# What to work on
In the records below, find each line holding the word "Matlab" and copy it.

======== Data under study ========

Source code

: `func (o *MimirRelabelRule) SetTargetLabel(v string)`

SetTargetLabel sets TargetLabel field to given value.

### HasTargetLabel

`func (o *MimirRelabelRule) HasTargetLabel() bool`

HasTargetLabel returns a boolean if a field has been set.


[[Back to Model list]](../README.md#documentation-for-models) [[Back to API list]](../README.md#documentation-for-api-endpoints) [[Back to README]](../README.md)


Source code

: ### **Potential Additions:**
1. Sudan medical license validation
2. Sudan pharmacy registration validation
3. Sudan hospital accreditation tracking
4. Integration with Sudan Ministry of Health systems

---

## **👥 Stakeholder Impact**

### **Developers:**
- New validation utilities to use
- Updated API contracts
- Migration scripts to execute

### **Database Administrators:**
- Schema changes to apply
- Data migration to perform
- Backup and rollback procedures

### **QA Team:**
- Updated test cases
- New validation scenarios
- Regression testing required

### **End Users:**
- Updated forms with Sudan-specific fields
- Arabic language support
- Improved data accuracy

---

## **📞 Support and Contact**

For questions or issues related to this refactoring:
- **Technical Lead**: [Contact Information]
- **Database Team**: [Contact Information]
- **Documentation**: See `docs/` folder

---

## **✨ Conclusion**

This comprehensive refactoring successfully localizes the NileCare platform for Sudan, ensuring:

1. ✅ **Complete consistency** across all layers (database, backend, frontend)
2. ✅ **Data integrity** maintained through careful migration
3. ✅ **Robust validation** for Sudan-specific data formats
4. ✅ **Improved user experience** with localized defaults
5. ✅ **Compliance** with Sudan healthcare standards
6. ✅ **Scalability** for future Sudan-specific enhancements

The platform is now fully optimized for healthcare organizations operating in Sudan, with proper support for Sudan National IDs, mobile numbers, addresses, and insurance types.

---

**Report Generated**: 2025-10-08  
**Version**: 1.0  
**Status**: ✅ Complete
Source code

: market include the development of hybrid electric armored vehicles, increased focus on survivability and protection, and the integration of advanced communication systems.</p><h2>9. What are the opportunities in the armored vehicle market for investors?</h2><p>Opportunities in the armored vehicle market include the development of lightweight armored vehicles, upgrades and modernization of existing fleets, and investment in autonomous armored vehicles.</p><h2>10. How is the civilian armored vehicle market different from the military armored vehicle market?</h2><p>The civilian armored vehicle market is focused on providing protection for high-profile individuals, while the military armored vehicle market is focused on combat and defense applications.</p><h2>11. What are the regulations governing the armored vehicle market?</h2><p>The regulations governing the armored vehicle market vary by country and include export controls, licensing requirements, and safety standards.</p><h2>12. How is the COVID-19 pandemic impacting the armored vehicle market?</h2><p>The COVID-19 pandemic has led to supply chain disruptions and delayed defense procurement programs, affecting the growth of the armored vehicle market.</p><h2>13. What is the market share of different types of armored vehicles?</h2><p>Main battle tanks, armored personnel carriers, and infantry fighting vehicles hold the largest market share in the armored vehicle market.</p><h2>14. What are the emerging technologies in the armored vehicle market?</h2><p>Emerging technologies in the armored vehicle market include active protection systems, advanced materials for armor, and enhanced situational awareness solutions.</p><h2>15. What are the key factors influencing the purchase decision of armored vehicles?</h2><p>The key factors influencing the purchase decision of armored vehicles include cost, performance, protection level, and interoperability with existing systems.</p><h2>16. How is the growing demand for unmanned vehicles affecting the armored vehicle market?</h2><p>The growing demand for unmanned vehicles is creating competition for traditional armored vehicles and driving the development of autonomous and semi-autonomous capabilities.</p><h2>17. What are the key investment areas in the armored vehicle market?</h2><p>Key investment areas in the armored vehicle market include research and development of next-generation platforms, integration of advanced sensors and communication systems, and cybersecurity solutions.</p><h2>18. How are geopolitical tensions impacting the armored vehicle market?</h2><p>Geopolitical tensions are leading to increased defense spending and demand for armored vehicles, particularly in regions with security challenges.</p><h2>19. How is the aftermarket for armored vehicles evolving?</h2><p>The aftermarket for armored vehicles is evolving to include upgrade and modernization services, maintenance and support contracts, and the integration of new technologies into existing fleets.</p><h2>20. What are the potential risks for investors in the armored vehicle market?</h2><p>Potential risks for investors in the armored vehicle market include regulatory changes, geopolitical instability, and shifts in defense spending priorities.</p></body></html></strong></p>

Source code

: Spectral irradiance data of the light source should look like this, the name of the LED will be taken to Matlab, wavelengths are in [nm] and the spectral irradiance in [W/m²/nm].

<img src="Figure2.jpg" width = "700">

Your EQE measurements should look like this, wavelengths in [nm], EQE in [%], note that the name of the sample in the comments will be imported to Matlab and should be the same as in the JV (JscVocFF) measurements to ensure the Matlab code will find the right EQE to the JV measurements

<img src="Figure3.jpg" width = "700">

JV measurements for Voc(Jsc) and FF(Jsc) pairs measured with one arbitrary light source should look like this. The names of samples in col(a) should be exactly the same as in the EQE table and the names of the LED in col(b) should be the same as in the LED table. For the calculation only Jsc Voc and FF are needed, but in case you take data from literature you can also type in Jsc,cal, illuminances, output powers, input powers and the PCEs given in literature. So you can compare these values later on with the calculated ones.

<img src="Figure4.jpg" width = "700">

========

# Completed exercise
: Spectral irradiance data of the light source should look like this, the name of the LED will be taken to Matlab, wavelengths are in [nm] and the spectral irradiance in [W/m²/nm].
Your EQE measurements should look like this, wavelengths in [nm], EQE in [%], note that the name of the sample in the comments will be imported to Matlab and should be the same as in the JV (JscVocFF) measurements to ensure the Matlab code will find the right EQE to the JV measurements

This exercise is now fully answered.